Müller hat gelernt, sich diese Momente möglichst angenehm zu gestalten. Sie besteht auf einen Platz, der kein "Katzentisch neben dem Klo oder am Kücheneingang ist" und nimmt sich ein Buch mit. Liest, bis der Kellner ihr Essen serviert. An anderen Abenden kocht sie in Hostelküchen mit anderen Gästen oder besucht ein Restaurant, wo die Gäste gemeinsam an langen Tischen sitzen. "Wer Anschluss sucht, findet ihn grundsätzlich auch", sagt sie.

insgesamt 3 Beiträge
cajunman 14.09.2017
1. immer nur solo
Reise schon seit Jahrzehnten mit Rucksack durch die Welt und meist solo. Ausnahmen mache ich nur wenn es in Laender geht wo man verpflichtet, ist einen guide anzuheuern (z.B in Tibet). Das hat, finde ich, mehrere Vorteile: zum [...]
Reise schon seit Jahrzehnten mit Rucksack durch die Welt und meist solo. Ausnahmen mache ich nur wenn es in Laender geht wo man verpflichtet, ist einen guide anzuheuern (z.B in Tibet). Das hat, finde ich, mehrere Vorteile: zum einen brauche ich mir keine Sorgen zu machen, dass mir ein Mitreisender auf den Geist geht und zum anderen kann ich "mein Programm" so gestalten wie ich das fuer richtig halte. Der groesste Vorteil scheint mir allerdings darin zu bstehen, dass ich als solo traveler viel einfacher ist, mit Einheimischen Kontakt aufzunehmen. Und das hat oft sehr positive Konsequenzen. Ueber die Jahre hinweg bin ich oft von Fremden zu diversen Familienfesten eingeladen worden, was nie passiert waere wenn ich mit einer Gruppe unterwegs gewesen waere. Aber nun ja, chacun à son goût.
lea_bergmann 14.09.2017
2. Ich liebe Kleingruppenreisen
Ich bin eher der Typ, der zwar alleine die Reise antritt, aber buche meistens eine Kleingruppenreise. Es macht mir Spaß neue Leute kennen zu lernen und ich finde, dass es gemeinsam einfach mehr Spaß macht zu reisen. Mein [...]
Ich bin eher der Typ, der zwar alleine die Reise antritt, aber buche meistens eine Kleingruppenreise. Es macht mir Spaß neue Leute kennen zu lernen und ich finde, dass es gemeinsam einfach mehr Spaß macht zu reisen. Mein nächster Kenia Urlaub ist auch wieder bei http://www.accept-reisen.de/ gebucht. Es ist ja nicht wie damals im Zeltlager, wo man mit 50 anderen unterwegs ist. Man hat dennoch noch seine freie Zeit und Privatsphäre, aber kann sich zwischendurch austauschen. Habe so schon viele tolle Leute getroffen, mit denen ich heute immer noch befreundet bin. :)
parzivalchen 19.09.2017
3. Singlereisen ja!
Warum denn auch nicht alleine Verreisen? Ich habe da auch nur gute Erfahrungen gemacht und sehe das eher als Auszeit an, in welcher man dann doch sehr gut verschnaufen kann und Energie auftanken! Mein letzter ausflug ging nach [...]
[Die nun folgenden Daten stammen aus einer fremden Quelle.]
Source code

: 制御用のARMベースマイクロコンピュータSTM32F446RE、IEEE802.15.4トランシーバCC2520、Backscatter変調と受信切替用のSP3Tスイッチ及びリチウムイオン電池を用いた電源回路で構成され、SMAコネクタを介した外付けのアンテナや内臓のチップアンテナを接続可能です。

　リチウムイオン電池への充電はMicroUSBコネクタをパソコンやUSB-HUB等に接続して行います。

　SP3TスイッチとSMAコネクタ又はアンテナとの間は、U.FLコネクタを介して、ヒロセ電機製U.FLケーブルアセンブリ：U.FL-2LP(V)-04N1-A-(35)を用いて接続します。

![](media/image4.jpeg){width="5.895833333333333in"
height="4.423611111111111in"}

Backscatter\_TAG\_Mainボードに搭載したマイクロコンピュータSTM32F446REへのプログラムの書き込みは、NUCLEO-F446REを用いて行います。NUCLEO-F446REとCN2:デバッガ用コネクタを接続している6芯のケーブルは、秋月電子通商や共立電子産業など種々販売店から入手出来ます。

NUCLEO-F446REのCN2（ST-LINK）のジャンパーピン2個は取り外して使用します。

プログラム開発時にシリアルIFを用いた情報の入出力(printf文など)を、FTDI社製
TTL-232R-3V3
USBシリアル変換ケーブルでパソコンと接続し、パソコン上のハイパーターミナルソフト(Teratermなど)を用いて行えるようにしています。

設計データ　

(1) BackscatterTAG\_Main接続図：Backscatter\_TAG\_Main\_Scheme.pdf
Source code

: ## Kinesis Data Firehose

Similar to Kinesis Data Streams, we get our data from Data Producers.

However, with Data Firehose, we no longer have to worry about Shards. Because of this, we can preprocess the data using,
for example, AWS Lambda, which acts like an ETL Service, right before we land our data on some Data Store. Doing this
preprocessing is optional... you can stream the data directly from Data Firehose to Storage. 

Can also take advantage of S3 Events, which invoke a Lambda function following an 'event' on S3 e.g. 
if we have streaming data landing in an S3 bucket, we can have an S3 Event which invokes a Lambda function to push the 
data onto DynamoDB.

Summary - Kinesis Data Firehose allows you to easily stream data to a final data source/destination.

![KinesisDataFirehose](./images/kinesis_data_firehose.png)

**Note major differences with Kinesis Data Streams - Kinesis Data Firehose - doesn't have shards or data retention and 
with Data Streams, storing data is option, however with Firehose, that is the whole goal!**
Warum denn auch nicht alleine Verreisen? Ich habe da auch nur gute Erfahrungen gemacht und sehe das eher als Auszeit an, in welcher man dann doch sehr gut verschnaufen kann und Energie auftanken! Mein letzter ausflug ging nach Linz um einfach mich kulturell weiterzubilden, ich habe das Schlossmuseum besucht, bin in der Altstadt gewandert, habe gut gegessen und mir noch das Lentos angesehen, war rundum gut und ich denke da braucht man nicht unbedingt jemanden der einen begleitet.